We need to create new columns within this stormdataset data frame which will provide the numerical equivalent of these fields.
# Create a function which returns a multiplication factor based on the letter code
getFactor <- function(m) {
if (m == "B")
return(1000000)
else if (m == "M")
return(1000000)
else if (m == "K")
return(1000)
else if (m == "")
return(1)
else
return(0)
}
# Assign two new variables which will calculate the propexpense and the cropexpense as an integer
propexpense <- sapply(stormdataset$PROPDMGEXP, FUN=getFactor)
cropexpense <- sapply(stormdataset$CROPDMGEXP, FUN=getFactor)
# Initialize two new numeric columns within the data frame
stormdataset$PROPEXPENSE <- stormdataset$PROPDMG * (propexpense)
stormdataset$CROPEXPENSE <- stormdataset$CROPDMG * (cropexpense)
# Output a summary of this table in order to visualize the change with the new data columns
summary(stormdataset)
## EVTYPE FATALITIES INJURIES
## HAIL :288661 Min. : 0.0000 Min. : 0.0000
## TSTM WIND :219940 1st Qu.: 0.0000 1st Qu.: 0.0000
## THUNDERSTORM WIND: 82563 Median : 0.0000 Median : 0.0000
## TORNADO : 60652 Mean : 0.0168 Mean : 0.1557
## FLASH FLOOD : 54277 3rd Qu.: 0.0000 3rd Qu.: 0.0000
## FLOOD : 25326 Max. :583.0000 Max. :1700.0000
## (Other) :170878
## PROPDMG PROPDMGEXP CROPDMG CROPDMGEXP
## Min. : 0.00 :465934 Min. : 0.000 :618413
## 1st Qu.: 0.00 K :424665 1st Qu.: 0.000 K :281832
## Median : 0.00 M : 11330 Median : 0.000 M : 1994
## Mean : 12.06 0 : 216 Mean : 1.527 k : 21
## 3rd Qu.: 0.50 B : 40 3rd Qu.: 0.000 0 : 19
## Max. :5000.00 5 : 28 Max. :990.000 B : 9
## (Other): 84 (Other): 9
## PROPEXPENSE CROPEXPENSE
## Min. : 0 Min. : 0
## 1st Qu.: 0 1st Qu.: 0
## Median : 0 Median : 0
## Mean : 168133 Mean : 39341
## 3rd Qu.: 500 3rd Qu.: 0
## Max. :929000000 Max. :596000000
##
It is our goal to address the two following questions:
# Aggregate the data by event and calculate the sum of the fatalities and injuries
fatalities <- aggregate(FATALITIES ~ EVTYPE, stormdataset, FUN = sum)

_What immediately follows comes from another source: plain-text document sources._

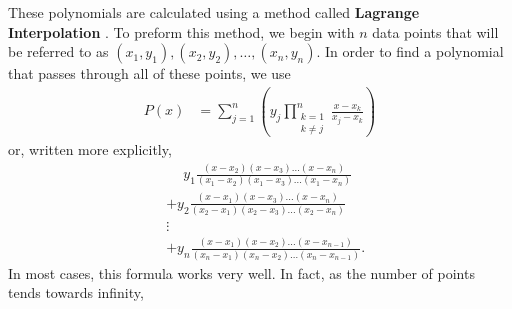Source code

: \documentclass[12pt]{article}
\newenvironment{Figure}
  {\par\medskip\noindent\minipage{\linewidth}}
  {\endminipage\par\medskip}
\begin{document}
\begin{multicols*}{2}
\begin{Figure}
    \end{Figure}

    These polynomials are calculated using a method called \textbf{Lagrange Interpolation} \cite{enwiki:lagrange_polynomial}\cite{mathworld:lagrange_polynomial}. To preform this method, we begin with $n$ data points that will be referred to as $(x_1, y_1), (x_2, y_2), \ldots, (x_n, y_n)$. In order to find a polynomial that passes through all of these points, we use
    \begin{align*}
        P(x) & = \sum_{j=1}^n\left(y_j\prod_{\substack{k=1 \\ k\neq j}}^n
        \frac{x-x_k}{x_j-x_k} \right)
    \end{align*}
    or, written more explicitly,
    \begin{align*}
         & \phantom{+} y_1\frac{(x-x_2)(x-x_3)\ldots(x-x_n)}{(x_1-x_2)(x_1-x_3)\ldots(x_1-x_n)} \\
         & + y_2\frac{(x-x_1)(x-x_3)\ldots(x-x_n)}{(x_2-x_1)(x_2-x_3)\ldots(x_2-x_n)}           \\
         & \vdots                                                                               \\
         & + y_n\frac{(x-x_1)(x-x_2)\ldots(x-x_{n-1})}{(x_n-x_1)(x_n-x_2)\ldots(x_n-x_{n-1})}.
    \end{align*}
    In most cases, this formula works very well. In fact, as the number of points tends towards infinity, 


    
    
\end{multicols*}
\end{document}
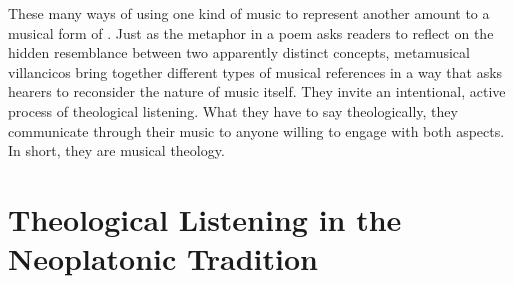
These many ways of using one kind of music to represent another amount to a
musical form of .
Just as the metaphor in a  poem asks readers to reflect
on the hidden resemblance between two apparently distinct concepts, metamusical
villancicos bring together different types of musical references in a way that
asks hearers to reconsider the nature of music itself.
They invite an intentional, active process of theological listening.
What they have to say theologically, they communicate through their music to
anyone willing to engage with both aspects.
In short, they are musical theology.


\section{Theological Listening in the Neoplatonic Tradition}

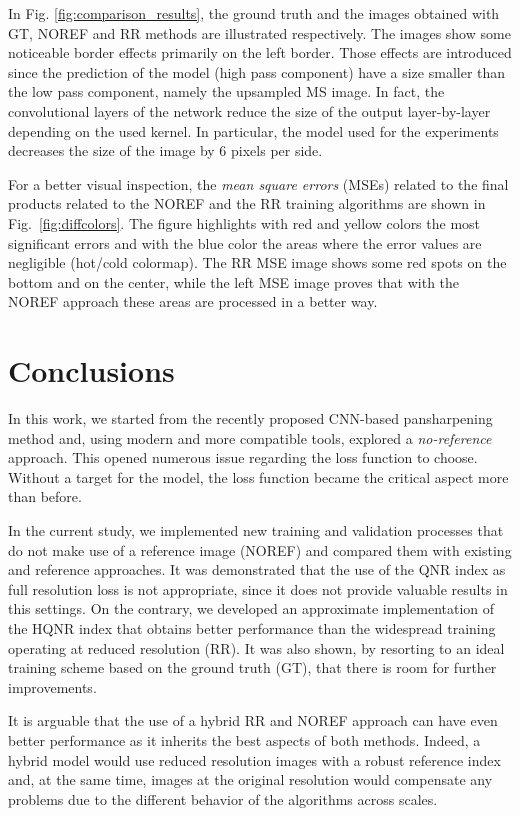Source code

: \documentclass[12pt]{report}
\begin{document}
In Fig. \ref{fig:comparison_results}, the ground truth and the images obtained with GT, NOREF and RR methods are illustrated respectively.
The images show some noticeable border effects primarily on the left border. Those effects are introduced since the prediction of the model (high pass component) have a size smaller than the low pass component, namely the upsampled MS image. 
In fact, the convolutional layers of the network reduce the size of the output layer-by-layer depending on the used kernel. In particular, the model used for the experiments decreases the size of the image by 6 pixels per side.



For a better visual inspection, the \textit{mean square errors} (MSEs) related to the final products related to the NOREF and the RR training algorithms are shown in Fig.~\ref{fig:diffcolors}.
The figure highlights with red and yellow colors the most significant errors and with the blue color the areas where the error values are negligible (hot/cold colormap).
The RR MSE image shows some red spots on the bottom and on the center, while the left MSE image proves that with the NOREF approach these areas are processed in a better way.


\chapter*{Conclusions}
In this work, we started from the recently proposed \cite{pnn2} CNN-based pansharpening method and, using modern and more compatible tools, explored a \textit{no-reference} approach.
This opened numerous issue regarding the loss function to choose.
Without a target for the model, the loss function became the critical aspect more than before.

In the current study, we implemented new training and validation processes that do not make use of a reference image (NOREF) and compared them with existing and reference approaches. 
It was demonstrated that the use of the QNR index as full resolution loss is not appropriate, since it does not provide valuable results in this settings. On the contrary, we developed an approximate implementation of the HQNR index that obtains better performance than the widespread training operating at reduced resolution (RR). It was also shown, by resorting to an ideal training scheme based on the ground truth (GT), that there is room for further improvements. 

It is arguable that the use of a hybrid RR and NOREF approach can have even better performance as it inherits the best aspects of both methods.
Indeed, a hybrid model would use reduced resolution images with a robust reference index
and, at the same time, images at the original resolution would compensate any problems due to the different behavior of the algorithms across scales.
\end{document}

injuries <- aggregate(INJURIES ~ EVTYPE, stormdataset, FUN = sum)
# List top 10 events with highest fatalities - order in descending order
fatalitiestop <- fatalities[order(-fatalities$FATALITIES), ][1:10, ]
# List top 10 events with highest injuries - order in descending order
injuriestop <- injuries[order(-injuries$INJURIES), ][1:10, ]
# Produce bar plots for data visualization
par(mfrow = c(1, 2), mar = c(4, 10, 2, 0), mgp = c(3, 1, 0), cex = 0.6)
barplot(fatalitiestop$FATALITIES, horiz=TRUE, names.arg = fatalitiestop$EVTYPE, main = "Events with Highest Fatalities", xlab = "Number of fatalities", col = "green", las=1)
barplot(injuriestop$INJURIES, horiz=TRUE, names.arg = injuriestop$EVTYPE, main = "Events with Highest Injuries", xlab = "Number of injuries", col = "red", las=1)
# Aggregate the data by event
propdamage <- aggregate(PROPEXPENSE ~ EVTYPE, stormdataset, FUN = sum)
cropdamage <- aggregate(CROPEXPENSE ~ EVTYPE, stormdataset, FUN = sum)
# List top 10 events with highest property damage - order in descending order
propdamagetop <- propdamage[order(-propdamage$PROPEXPENSE), ][1:10, ]
# List top 10 events with highest crop damage - order in descending order
cropdamagetop <- cropdamage[order(-cropdamage$CROPEXPENSE), ][1:10, ]
# Produce bar plots for data visualization
par(mfrow = c(1, 2), mar = c(4, 10, 2, 0), mgp = c(3, 1, 0), cex = 0.6)
barplot(propdamagetop$PROPEXPENSE/(10^9), horiz=TRUE, names.arg = propdamagetop$EVTYPE, main = "Events with Highest Property Damage", xlab = "Damage Cost ($ billions)", col = "blue", las=1)
barplot(cropdamagetop$CROPEXPENSE/(10^9), horiz=TRUE, names.arg = cropdamagetop$EVTYPE, main = "Events with Highest Crop Damage", xlab = "Damage Cost ($ billions)", col = "yellow", las=1)
According to our analysis, it has been determined that the Tornado is the most harmful event in the United States, contributing to over 5K fatalties, 80K injuries, and over $50 billion in property damage. Crop damage seems to be somewhat resilient to the tornado since the top 10 weather events contributing to the greatest crop damage does not include the tornado. In fact, the weather event contributing to the greates crop damage would be a Drought.